Beim ersten Mal wurde der längste Fahnenmast als Erinnerung an die Januarrevolution von 2011 propagiert oder besser gesagt als deren inhaltliche Entleerung durch das Militär. Beim zweiten Mal kann man davon ausgehen, dass das Hissen der Flagge den Sieg der Konterrevolution besiegeln sollte. In beiden Fällen dient die Aktion dazu, das Scheitern Al-Sisis zu kaschieren, und es wird eine pathetische Rhetorik der Superlative verwendet, um ein einfallsloses Metallgerüst zu beschreiben.

Keine Vision für Ägypten

Vor den Abgeordneten hielt der Präsident eine glanzlose Rede von mäßiger Eloquenz. Er beschrieb darin seinen Sieben-Punkte-Plan für die kommenden sechs Jahre und wiederholte fast wörtlich die Diskurse der beiden vorangegangenen Amtszeiten. Es gab keine Versprechen, keine Ausreden, keine Entschuldigung für die anhaltende Wirtschaftskrise. 
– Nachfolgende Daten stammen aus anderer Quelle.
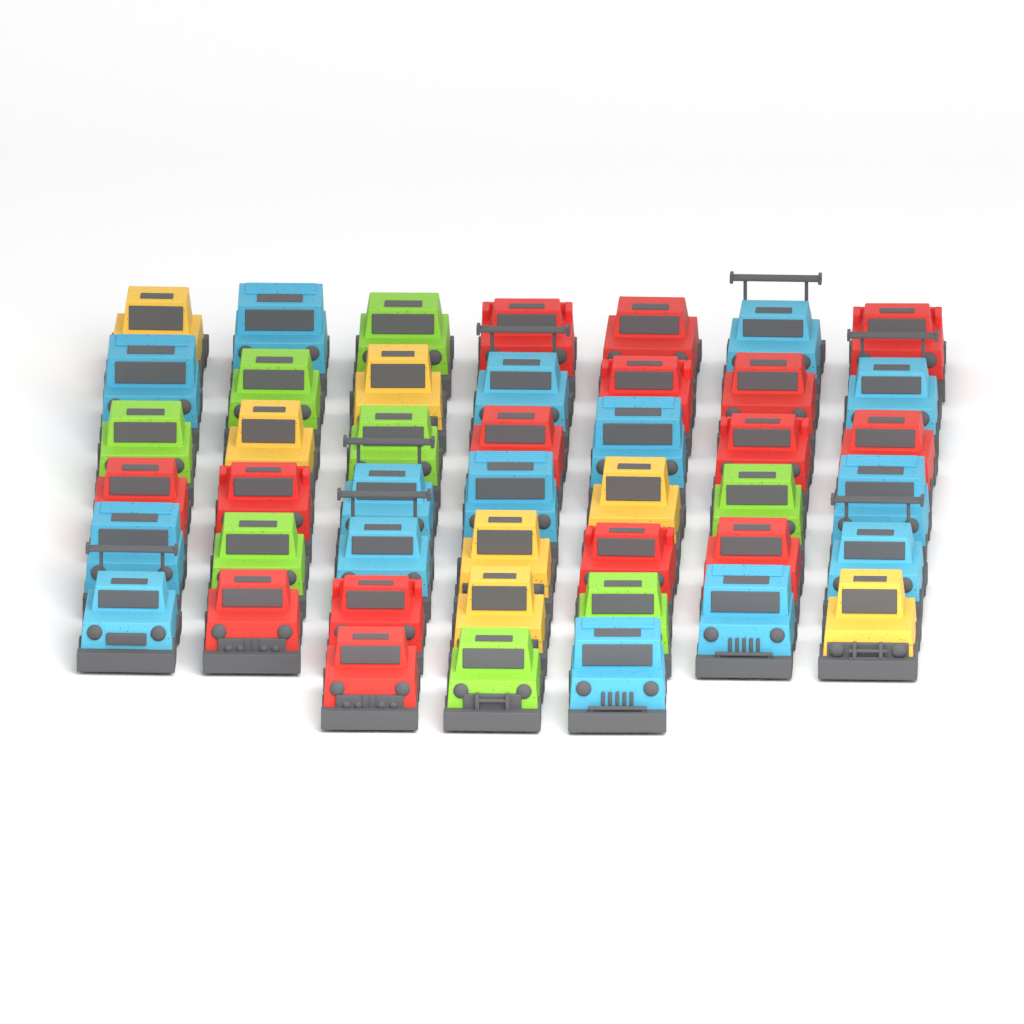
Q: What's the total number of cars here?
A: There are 45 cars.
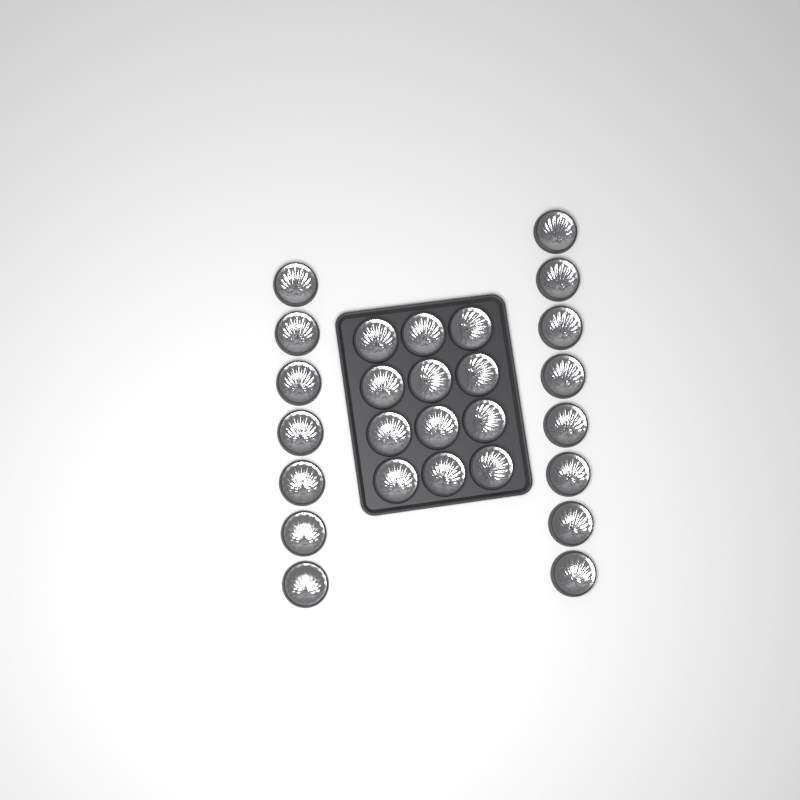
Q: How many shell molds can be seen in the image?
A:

Zusammenfassend verwies er in seiner Rede auf das turbulente internationale und regionale Umfeld, um dann auf die neue Welt zu sprechen zu kommen, die im Entstehen begriffen sei. Der Präsident hat nicht Unrecht. In der Tat bildet sich eine neue regionale Ordnung heraus, die auch das Ergebnis der Konterrevolutionen ist, der Ordnung nach dem Arabischen Frühling.

Wenn sich Ideologie in physischer Form, in Gebäuden und Architektur, manifestiert, erreicht sie ihre maximale Starrheit, aber zugleich auch ihre maximale Vitalität. Sie wird zu einem Ort und zu einer täglichen Routine. Mit dem gestrigen Umzug des Präsidenten in seinen neuen Palast hat sich der Kreis der Konterrevolution geschlossen. Allerdings, ohne dass irgendeine Vision für die Zukunft Ägyptens Einzug in die Neue Hauptstadt gehalten hätte.